In my hometown we faced the worst sort of April weather; sunny but cold, with a piercing wind and scudding clouds ripping across those wide East Anglian skies.
Yet I felt warmed as I watched thousands in love with cricket, cheering themselves hoarse, one eye on the big screen just in case the cameraman spotted their antics, another eye on the neighbouring seat, filled like every other in the stadium.
IPL was back again, Brett Lee was racing in to belie his three-and-a-half decades and his retirement and, first ball of the new season, an off stump was knocked askew and the bails were once again sailing head high.

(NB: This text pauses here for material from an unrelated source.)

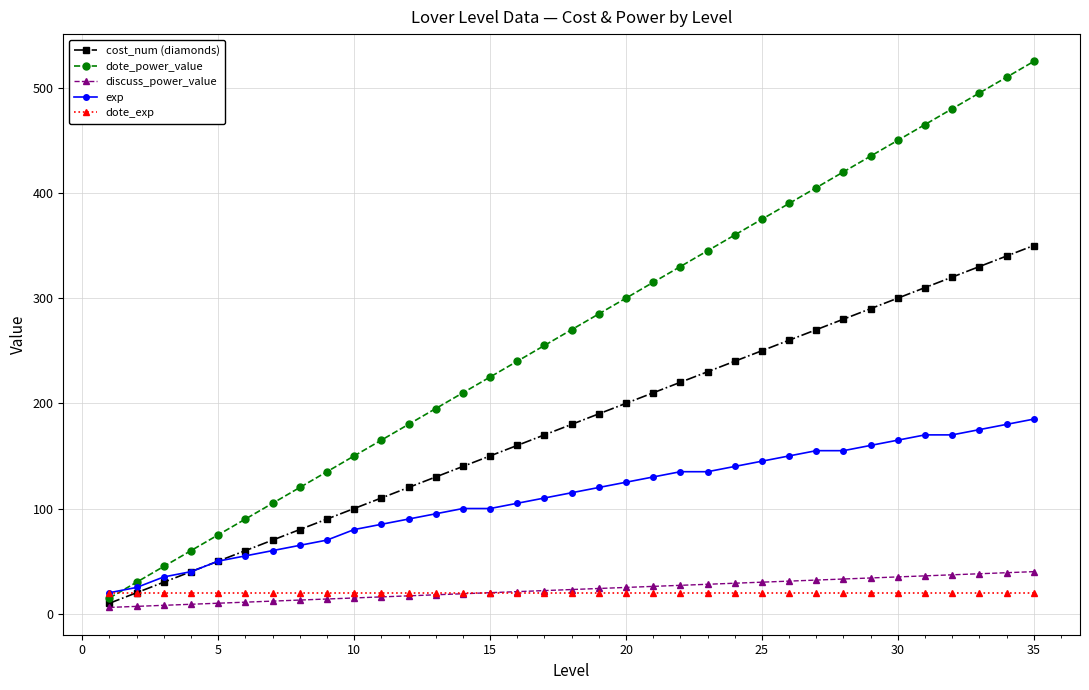

What is the greatest value displayed?

525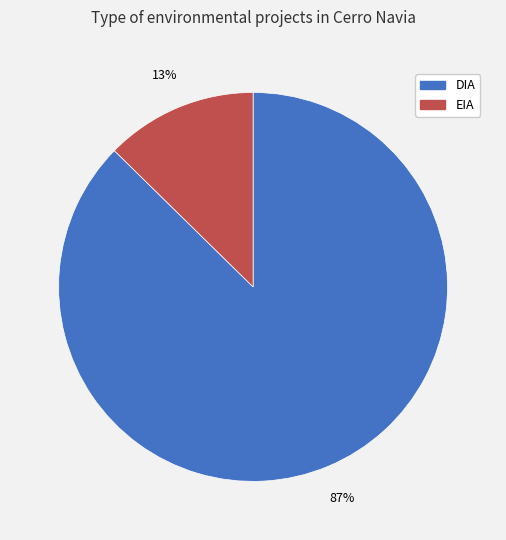

Which slice is the largest?

DIA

The spectators, who greeted the toss as if they had just seen the winning goal in the Cup final, roared again. Even though the next ball went for four and the next for two more they were happy to suggest that the very arrival of a new IPL season was enough to bring new life. Cricket had been reborn all over the sub-continent.
Not in England funnily enough. Here it is shown on the minor channel of ITV4, which does not normally offer cricket, while the big TV cricket channels sit in a corner and ignore what is going on in India.

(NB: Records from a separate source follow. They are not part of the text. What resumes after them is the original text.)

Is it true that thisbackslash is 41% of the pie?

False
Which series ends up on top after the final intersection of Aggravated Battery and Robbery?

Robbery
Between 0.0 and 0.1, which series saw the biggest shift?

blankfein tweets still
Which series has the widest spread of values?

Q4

Why? Don’t ask. Here Test cricket, so all the experts say, is still the ultimate examination, still the finest form of the game, while everything else is to be viewed in a minor key. Ridiculous, of course, but then it was a long, long time before musicians acknowledged the power of jazz in any form except what they dubbed the classics.
It may be just as long before there is a demand for Twenty20 cricket in this country because, I often think, we are too cerebral, too intent on maintaining our equilibrium, too polite to enjoy our sport as you guys in India do.

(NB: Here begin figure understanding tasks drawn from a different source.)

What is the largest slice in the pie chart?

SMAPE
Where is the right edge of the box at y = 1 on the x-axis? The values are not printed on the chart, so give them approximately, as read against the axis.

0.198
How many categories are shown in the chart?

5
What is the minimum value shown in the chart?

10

We should try it. Big hitting, quick, relentless running, power bowling: these are not crimes but only one side of a game that has in recent years been shown to be many-faceted, to find pleasure in more than one format.
The cricketers already recognise that Test batting can be enhanced by T20 techniques; the ball struck over the wicketkeeper, or uppercut above first slip. Bowlers have snatched the doosra from the shadows of short-run cricket and taken it into the Test arena. Give them the time to practise, to find new ways to exploit this trick and it will be a staple of the Test and not just a variation that is better in 20 overs than in 90-a-day.
Of course, and this has been said many times, we do not have the right weather, the dark evenings and the sudden dusk to make T20 cricket at night a natural.
One day all cricket will be played indoors — wait for the wail of discontent that arises from among the conservative watchers here when that is suggested — and that will be the time for cricket in England to embrace the shorter form.
Twenty years ago a friend of mine drew up an agenda for the future of cricket and included an item about names and numbers on players’ shirts.
“That is not even to be discussed,” shouted the chairman of his committee. “We don’t want stuff like that in this country, however popular it might be abroad.”
Life changes and those of us who advocate progress have the supreme pleasure of seeing the traditionalists try to catch up with us. IPL will do that all over again — whatever the weather.